### Task requirements
From the opening line of the records through the line bearing "staining of stomach", set down every line exactly.
---- Supplied records
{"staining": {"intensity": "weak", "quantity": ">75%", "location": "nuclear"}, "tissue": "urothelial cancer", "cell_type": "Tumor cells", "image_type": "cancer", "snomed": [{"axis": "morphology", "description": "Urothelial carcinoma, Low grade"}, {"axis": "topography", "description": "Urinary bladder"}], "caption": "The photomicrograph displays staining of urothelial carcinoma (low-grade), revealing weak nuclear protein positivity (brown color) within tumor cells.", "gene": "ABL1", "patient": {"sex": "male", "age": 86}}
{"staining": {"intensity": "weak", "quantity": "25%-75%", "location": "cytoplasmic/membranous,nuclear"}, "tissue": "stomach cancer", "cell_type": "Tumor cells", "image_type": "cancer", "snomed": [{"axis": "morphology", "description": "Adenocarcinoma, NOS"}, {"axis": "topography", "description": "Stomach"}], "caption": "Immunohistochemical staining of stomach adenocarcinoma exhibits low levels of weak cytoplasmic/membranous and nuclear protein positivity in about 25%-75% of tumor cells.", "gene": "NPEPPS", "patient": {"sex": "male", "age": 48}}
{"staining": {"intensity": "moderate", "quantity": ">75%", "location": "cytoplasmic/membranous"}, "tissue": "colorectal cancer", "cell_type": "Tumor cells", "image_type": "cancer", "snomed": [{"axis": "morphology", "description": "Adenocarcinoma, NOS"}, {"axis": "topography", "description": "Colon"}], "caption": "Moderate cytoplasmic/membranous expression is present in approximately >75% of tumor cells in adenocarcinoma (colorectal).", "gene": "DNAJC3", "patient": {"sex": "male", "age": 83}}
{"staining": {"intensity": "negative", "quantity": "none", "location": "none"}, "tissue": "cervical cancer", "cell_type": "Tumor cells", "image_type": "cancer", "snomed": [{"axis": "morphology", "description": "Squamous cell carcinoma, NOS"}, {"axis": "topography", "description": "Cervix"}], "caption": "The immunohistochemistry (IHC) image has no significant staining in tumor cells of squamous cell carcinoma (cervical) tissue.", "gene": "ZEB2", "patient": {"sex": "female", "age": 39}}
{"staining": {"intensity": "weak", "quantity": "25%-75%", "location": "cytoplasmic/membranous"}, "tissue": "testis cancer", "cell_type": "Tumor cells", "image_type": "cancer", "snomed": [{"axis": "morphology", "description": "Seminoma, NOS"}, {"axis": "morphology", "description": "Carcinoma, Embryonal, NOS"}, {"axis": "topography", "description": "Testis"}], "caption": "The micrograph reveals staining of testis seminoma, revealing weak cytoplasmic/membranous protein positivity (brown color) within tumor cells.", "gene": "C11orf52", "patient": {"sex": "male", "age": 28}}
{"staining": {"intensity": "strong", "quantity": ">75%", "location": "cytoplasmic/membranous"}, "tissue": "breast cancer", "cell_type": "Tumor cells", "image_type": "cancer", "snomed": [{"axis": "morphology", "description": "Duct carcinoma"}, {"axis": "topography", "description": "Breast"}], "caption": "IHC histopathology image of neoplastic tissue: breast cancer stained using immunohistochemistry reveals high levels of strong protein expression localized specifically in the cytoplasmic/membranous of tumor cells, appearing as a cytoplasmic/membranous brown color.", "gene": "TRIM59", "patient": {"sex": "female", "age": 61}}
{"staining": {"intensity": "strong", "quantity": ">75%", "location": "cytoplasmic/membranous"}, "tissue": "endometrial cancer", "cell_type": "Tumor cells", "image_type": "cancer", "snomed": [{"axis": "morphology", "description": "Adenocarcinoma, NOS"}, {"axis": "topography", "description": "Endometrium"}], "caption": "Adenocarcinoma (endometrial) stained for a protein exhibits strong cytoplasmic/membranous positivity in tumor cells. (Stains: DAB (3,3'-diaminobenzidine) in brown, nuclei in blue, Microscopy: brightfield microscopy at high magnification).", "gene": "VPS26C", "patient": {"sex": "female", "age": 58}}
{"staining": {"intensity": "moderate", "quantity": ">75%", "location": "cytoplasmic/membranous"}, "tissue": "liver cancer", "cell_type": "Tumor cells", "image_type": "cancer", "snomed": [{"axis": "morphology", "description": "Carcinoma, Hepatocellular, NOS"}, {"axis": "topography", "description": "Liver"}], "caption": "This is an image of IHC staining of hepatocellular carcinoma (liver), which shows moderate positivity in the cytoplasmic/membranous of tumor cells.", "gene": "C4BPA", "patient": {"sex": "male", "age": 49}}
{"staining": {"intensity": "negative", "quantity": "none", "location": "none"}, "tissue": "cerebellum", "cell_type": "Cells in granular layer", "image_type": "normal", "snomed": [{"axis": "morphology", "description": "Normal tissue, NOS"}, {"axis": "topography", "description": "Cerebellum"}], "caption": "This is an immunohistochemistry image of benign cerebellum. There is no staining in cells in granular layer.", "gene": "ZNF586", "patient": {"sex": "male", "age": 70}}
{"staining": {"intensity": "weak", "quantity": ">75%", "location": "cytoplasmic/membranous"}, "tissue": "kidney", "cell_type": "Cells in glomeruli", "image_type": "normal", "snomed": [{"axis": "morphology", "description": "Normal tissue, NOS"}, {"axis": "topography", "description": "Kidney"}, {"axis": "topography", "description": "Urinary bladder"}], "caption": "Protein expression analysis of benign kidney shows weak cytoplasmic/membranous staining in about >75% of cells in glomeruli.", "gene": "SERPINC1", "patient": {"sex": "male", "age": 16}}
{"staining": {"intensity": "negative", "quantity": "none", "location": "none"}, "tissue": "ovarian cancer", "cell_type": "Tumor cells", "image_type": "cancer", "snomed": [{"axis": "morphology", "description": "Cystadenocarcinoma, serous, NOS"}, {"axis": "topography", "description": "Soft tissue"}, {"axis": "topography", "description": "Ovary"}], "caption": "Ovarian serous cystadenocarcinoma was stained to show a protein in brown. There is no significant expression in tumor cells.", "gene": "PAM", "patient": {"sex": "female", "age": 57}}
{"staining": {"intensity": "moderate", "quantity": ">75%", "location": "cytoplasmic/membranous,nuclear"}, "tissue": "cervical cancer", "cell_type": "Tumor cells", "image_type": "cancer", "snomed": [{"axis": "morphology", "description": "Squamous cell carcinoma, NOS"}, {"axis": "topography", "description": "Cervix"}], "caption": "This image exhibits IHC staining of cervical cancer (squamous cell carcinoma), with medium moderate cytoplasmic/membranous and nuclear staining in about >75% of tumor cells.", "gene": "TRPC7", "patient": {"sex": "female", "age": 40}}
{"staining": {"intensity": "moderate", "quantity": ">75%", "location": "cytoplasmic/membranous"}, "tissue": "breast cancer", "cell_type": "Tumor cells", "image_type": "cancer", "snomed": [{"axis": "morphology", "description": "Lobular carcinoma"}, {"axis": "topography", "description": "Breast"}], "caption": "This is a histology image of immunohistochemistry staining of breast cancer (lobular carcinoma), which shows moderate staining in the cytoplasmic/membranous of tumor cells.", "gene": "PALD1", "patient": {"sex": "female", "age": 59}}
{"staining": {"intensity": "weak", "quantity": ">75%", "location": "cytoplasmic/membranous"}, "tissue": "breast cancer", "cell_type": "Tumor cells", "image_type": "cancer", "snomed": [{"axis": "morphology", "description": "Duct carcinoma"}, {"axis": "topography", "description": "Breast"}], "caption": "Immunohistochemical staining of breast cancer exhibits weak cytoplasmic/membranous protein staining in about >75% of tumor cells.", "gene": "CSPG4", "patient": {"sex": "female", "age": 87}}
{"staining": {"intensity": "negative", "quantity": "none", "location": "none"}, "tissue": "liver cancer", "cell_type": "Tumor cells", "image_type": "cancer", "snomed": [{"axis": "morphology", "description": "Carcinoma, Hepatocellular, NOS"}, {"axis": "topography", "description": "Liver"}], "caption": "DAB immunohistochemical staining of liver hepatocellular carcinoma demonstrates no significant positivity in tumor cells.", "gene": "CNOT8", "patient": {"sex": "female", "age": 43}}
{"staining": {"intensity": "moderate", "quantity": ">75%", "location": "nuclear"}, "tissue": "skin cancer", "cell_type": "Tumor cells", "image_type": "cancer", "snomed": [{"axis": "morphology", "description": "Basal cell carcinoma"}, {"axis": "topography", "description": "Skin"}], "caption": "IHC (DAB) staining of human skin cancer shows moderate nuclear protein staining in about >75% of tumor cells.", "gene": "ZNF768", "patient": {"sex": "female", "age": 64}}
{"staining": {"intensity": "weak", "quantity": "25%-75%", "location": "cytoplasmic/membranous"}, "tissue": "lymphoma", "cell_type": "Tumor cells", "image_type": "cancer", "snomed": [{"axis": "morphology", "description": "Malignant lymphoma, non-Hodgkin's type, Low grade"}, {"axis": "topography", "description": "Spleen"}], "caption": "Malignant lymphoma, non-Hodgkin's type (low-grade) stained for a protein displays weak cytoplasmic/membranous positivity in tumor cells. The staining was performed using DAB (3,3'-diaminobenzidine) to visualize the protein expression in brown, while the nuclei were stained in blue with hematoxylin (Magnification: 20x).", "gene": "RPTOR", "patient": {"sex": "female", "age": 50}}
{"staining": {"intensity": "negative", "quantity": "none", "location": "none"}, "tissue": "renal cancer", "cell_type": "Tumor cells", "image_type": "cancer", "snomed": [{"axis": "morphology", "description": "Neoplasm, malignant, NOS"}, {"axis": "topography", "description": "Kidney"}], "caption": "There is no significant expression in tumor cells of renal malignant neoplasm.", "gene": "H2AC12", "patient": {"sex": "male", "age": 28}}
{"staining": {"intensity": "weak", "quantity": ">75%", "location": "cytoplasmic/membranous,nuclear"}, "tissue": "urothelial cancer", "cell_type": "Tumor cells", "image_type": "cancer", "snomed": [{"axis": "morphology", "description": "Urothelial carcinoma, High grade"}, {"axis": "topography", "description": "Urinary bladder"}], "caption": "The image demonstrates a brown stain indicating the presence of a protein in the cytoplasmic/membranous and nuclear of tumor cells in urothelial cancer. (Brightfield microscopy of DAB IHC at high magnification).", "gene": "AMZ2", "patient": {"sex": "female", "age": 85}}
--------
### Response to this task
{"staining": {"intensity": "weak", "quantity": ">75%", "location": "nuclear"}, "tissue": "urothelial cancer", "cell_type": "Tumor cells", "image_type": "cancer", "snomed": [{"axis": "morphology", "description": "Urothelial carcinoma, Low grade"}, {"axis": "topography", "description": "Urinary bladder"}], "caption": "The photomicrograph displays staining of urothelial carcinoma (low-grade), revealing weak nuclear protein positivity (brown color) within tumor cells.", "gene": "ABL1", "patient": {"sex": "male", "age": 86}}
{"staining": {"intensity": "weak", "quantity": "25%-75%", "location": "cytoplasmic/membranous,nuclear"}, "tissue": "stomach cancer", "cell_type": "Tumor cells", "image_type": "cancer", "snomed": [{"axis": "morphology", "description": "Adenocarcinoma, NOS"}, {"axis": "topography", "description": "Stomach"}], "caption": "Immunohistochemical staining of stomach adenocarcinoma exhibits low levels of weak cytoplasmic/membranous and nuclear protein positivity in about 25%-75% of tumor cells.", "gene": "NPEPPS", "patient": {"sex": "male", "age": 48}}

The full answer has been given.